What do we learn from this lesson? That the welfare network will gradually be styled to serve the middle classes rather than – as it once was intended – the poor parts of the population. Again in this respect Sweden will look like most other countries. To those who have, more will be given.

The impact of user fees in Sweden

This political perspective is central to a discussion of the practical implementation of user fees in health care. Canadians often ask why there is so little discussion of the negative aspects of this instrument. The implication is that the effects mainly hit the poor, and when poor people as a pressure group are loosing ground, the focus on disadvantages risks fading away.

Does this suspicion find proof in Swedish practice? What do we know of the impact of user fees in Swedish health care?

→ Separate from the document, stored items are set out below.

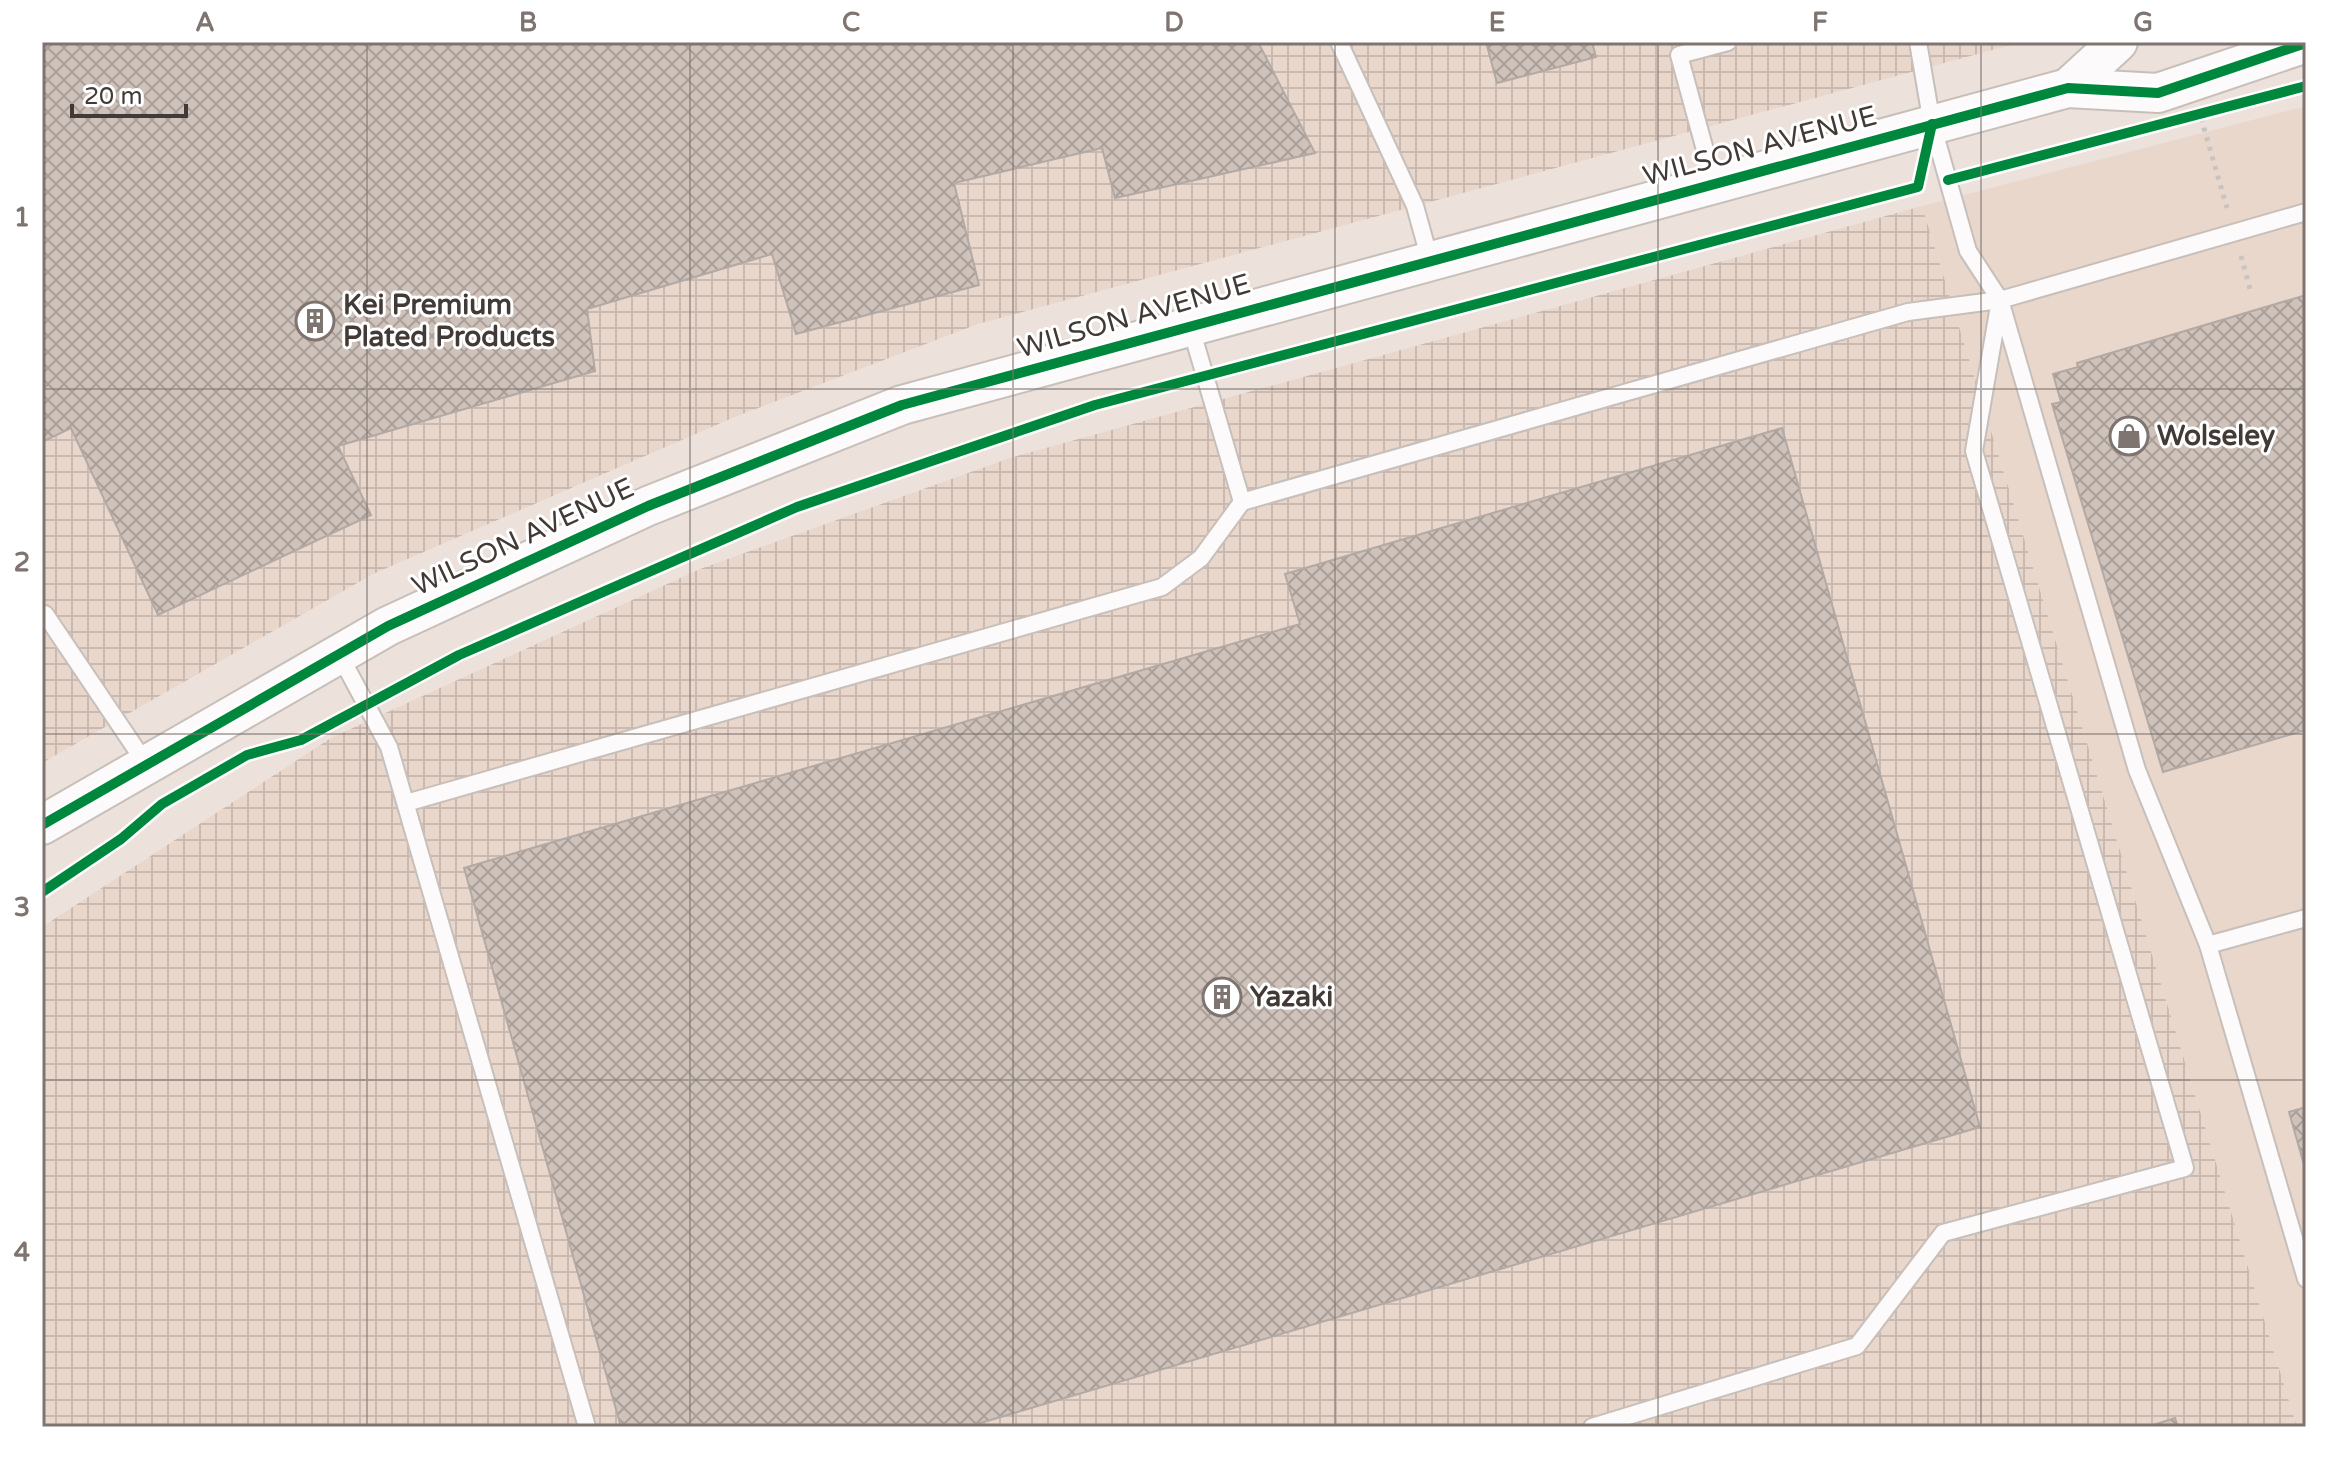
<svg xmlns="http://www.w3.org/2000/svg" width="2348" height="1469" viewBox="0 0 2348 1469" font-family="'Varela Round',sans-serif">
	<defs>
		<pattern id="industrial-grid" width="8" height="8" patternUnits="userSpaceOnUse" patternTransform="scale(2)"><rect width="8" height="8" fill="#ead7cc"/><path d="M0 4h8M4 0v8" fill="none" stroke="#cab9b0"/></pattern>
		<pattern id="building-cross-hatch" width="8" height="8" patternUnits="userSpaceOnUse" patternTransform="scale(2)"><rect width="8" height="8" fill="#cfc2ba"/><path d="M0 0l8 8M0 8l8-8" fill="none" stroke="#aa9f98"/></pattern>
	</defs>
	<rect width="100%" height="100%" fill="#ece1db"/>
	<path fill="#ead7cc" d="M2306 106V1427H2297L1922 206Z"/>
	<g fill="url(#industrial-grid)">
		<path d="M42 42H2022L978 324 737 416 373 574 42 763Z"/>
		<path d="M1922 206 2297 1427H42V927L331 738 700 569 1010 458Z"/>
	</g>
	<g fill="url(#building-cross-hatch)" stroke="#b2a9a5" stroke-width="2">
		<path d="M42 42H1258L1315 153 1115 198 1102 148 954 183 979 285 796 334 772 254 587 309 595 371 338 446 371 515 158 615 71 428 42 442Z"/>
		<path d="M1486 42H1592L1596 57 1497 83Z"/>
		<path d="M2306 295V730L2163 772 2052 404 2061 402 2053 374 2078 367 2077 363Z"/>
		<path d="M1782 428 1980 1127 967 1427H621L464 868 1300 624 1285 574Z"/>
		<path d="M2306 1107V1172L2289 1112Z"/>
		<path d="M2175 1418 2178 1427H2147Z"/>
	</g>
	<g fill="none" stroke-linecap="round" stroke-linejoin="round">
		<defs>
			<g id="service">
				<path d="M1339 42 1415 206 1430 260"/>
				<path d="M1918 42 1932 124 1968 251 2000 300 2137 770 2208 945 2306 1279"/>
				<path d="M1714 183 1679 55 1728 42"/>
				<path d="M1190 325 1242 502"/>
				<path d="M42 616 45 614 146 764"/>
				<path d="M339 654 389 747 587 1427"/>
				<path d="M406 803 1162 587 1201 558 1242 502 1908 312 2000 300 2306 212"/>
				<path d="M2208 945 2306 918"/>
				<path d="M1592 1427 1857 1346 1943 1233 2185 1168 1974 451 2000 300"/>
			</g>
			<g id="tertiary">
				<path d="M2068 88 2118 42"/>
				<path d="M42 825 388 626 648 506 902 405 2068 88 2158 93 2306 43"/>
			</g>
		</defs>
		<use href="#service" stroke="#c7bfba" stroke-width="20"/>
		<use href="#tertiary" stroke="#c7bfba" stroke-width="42"/>
		<g stroke="#c7c4c2" stroke-width="5" stroke-dasharray="4 6" stroke-linecap="butt">
			<path d="M2201 118 2227 208"/>
			<path d="M2241 256 2250 289"/>
		</g>
		<use href="#service" stroke="#fcfafa" stroke-width="16"/>
		<use href="#tertiary" stroke="#fcfafa" stroke-width="38"/>
		<defs>
			<g id="cycleway">
				<path d="M1948 180 2306 86"/>
				<path d="M42 825 388 626 648 506 902 405 2068 88 2158 93 2306 43"/>
				<path d="M42 892 121 839 162 804 247 755 301 740 459 655 797 507 1095 405 1918 187 1932 124"/>
			</g>
		</defs>
		<use href="#cycleway" stroke="#fff" stroke-width="15"/>
		<use href="#cycleway" stroke="#00873e" stroke-width="10"/>
	</g>
	<path fill="none" stroke="#7e7470" stroke-width="2" stroke-opacity="0.55" d="M367 42V1427M690 42V1427M1013 42V1427M1335 42V1427M1658 42V1427M1981 42V1427M42 389H2306M42 734H2306M42 1080H2306"/>
	<defs>
		<symbol id="building-ring" viewBox="-11 -11 22 22"><circle r="9.5" fill="#fff" stroke="#7e7470" stroke-width="1.5"/><path d="M-4-6H4V6H1V3H-1V6H-4ZM-2.5-4.3h1.7v1.8h-1.7ZM.8-4.3h1.7v1.8H.8ZM-2.5-1h1.7V.8h-1.7ZM.8-1h1.7V.8H.8Z" fill="#7e7470"/></symbol>
		<symbol id="shop-ring" viewBox="-11 -11 22 22"><circle r="9.5" fill="#fff" stroke="#7e7470" stroke-width="1.5"/><path d="M-5-2.5h2.3a2.7 3.5 0 0 1 5.4 0H5L5.5 6h-11ZM-1.5-2.5h3a1.5 2.3 0 0 0-3 0Z" fill="#7e7470"/></symbol>
	</defs>
	<g fill-rule="evenodd">
		<use href="#building-ring" x="293" y="299" width="44" height="44"/>
		<use href="#shop-ring" x="2107" y="414" width="44" height="44"/>
		<use href="#building-ring" x="1200" y="975" width="44" height="44"/>
	</g>
	<g text-anchor="middle" dominant-baseline="central" stroke-width="6" stroke-linejoin="round" paint-order="stroke">
		<g font-size="28" fill="#423a36" stroke="#fff">
			<text transform="translate(1760 146) rotate(-15)">WILSON AVENUE</text>
			<text transform="translate(1134 316) rotate(-16)">WILSON AVENUE</text>
			<text transform="translate(523 537) rotate(-25)">WILSON AVENUE</text>
		</g>
		<g font-size="28" font-weight="bold" fill="#423a36" stroke="#fff" text-anchor="start">
			<text x="343" y="305">Kei Premium<tspan x="343" dy="32">Plated Products</tspan></text>
			<text x="2157" y="436">Wolseley</text>
			<text x="1250" y="997">Yazaki</text>
		</g>
	</g>
	<rect width="2348" height="1469" fill="none" stroke="#ffffff" stroke-width="88"/>
	<path d="M72 104v12h114v-12" fill="none" stroke="#423a36" stroke-width="4"/>
	<text x="84" y="104" font-size="24" fill="#423a36" stroke="#ffffff" stroke-width="6" paint-order="stroke">20 m</text>
	<rect x="44" y="44" width="2260" height="1381" fill="none" stroke="#7e7470" stroke-width="3"/>
	<g font-size="26" text-anchor="middle" font-weight="bold" fill="#7e7470">
		<text x="205" y="31">A</text>
		<text x="528" y="31">B</text>
		<text x="851" y="31">C</text>
		<text x="1174" y="31">D</text>
		<text x="1497" y="31">E</text>
		<text x="1820" y="31">F</text>
		<text x="2143" y="31">G</text>
		<text x="22" y="226">1</text>
		<text x="22" y="571">2</text>
		<text x="22" y="916">3</text>
		<text x="22" y="1261">4</text>
	</g>
</svg>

  • A rather high share of the population has the “green card”, providing free services. In 1999, one third of all Swedes 65 years and older had free prescribed drugs and one out of four paid nothing for health care. Of Swedish adult women, one out of six had a green card for health services. All together, more than a million people had free pharmaceuticals.
  • This cap system probably explains why so few people in polls and other investigations report that they had to stay away from using drugs or visiting a doctor. In 1999, only 2.3 percent of the total grown-up population and 1.6 percent of those over 60 years old declared they had to some extent avoided medical treatment for reasons of cost. With regard to prescribed drugs, the share was 2.7 and 1.8 percent respectively.
  • Close to 5 percent of all families said in 1997 that they had not bought prescribed drugs due to cost.
  • A number of public investigations and committees have not found any negative impact on public health from user fees.
  • User fees most likely affect the patient’s behaviour. It is well documented that people who have a green card ask for more drugs than before. There is also a demand reduction in acute care. An experiment in Stockholm in the late 1990´s introduced fee-free acute childcare in some hospital clinics, while maintaining the fees in local primary care. That change increased the number of visitors by 30 percent. When reintroduced, the fees brought the situation back to the previous pattern.

User fees work well in Sweden

Very few Swedes seem to stay away from care or medication because of the patient fees. Here the safety net seems to work, even if there probably are some problematic individual cases outside the statistics. Patient behaviour regarding health-care visits is probably affected more, because they tend to go to the “cheaper” GP round the corner instead of using facilities with a higher fee.

The high pressure on in-hospital acute care – a typical Swedish problem – reflects the lack of efficiency in primary care. To attack this shortcoming, you need either radically improved local care (my advice) or much higher fees on acute care (the bureaucratic attitude). User fees must always be put in a larger perspective, working together with other information and tools to provide a good platform for informed choice.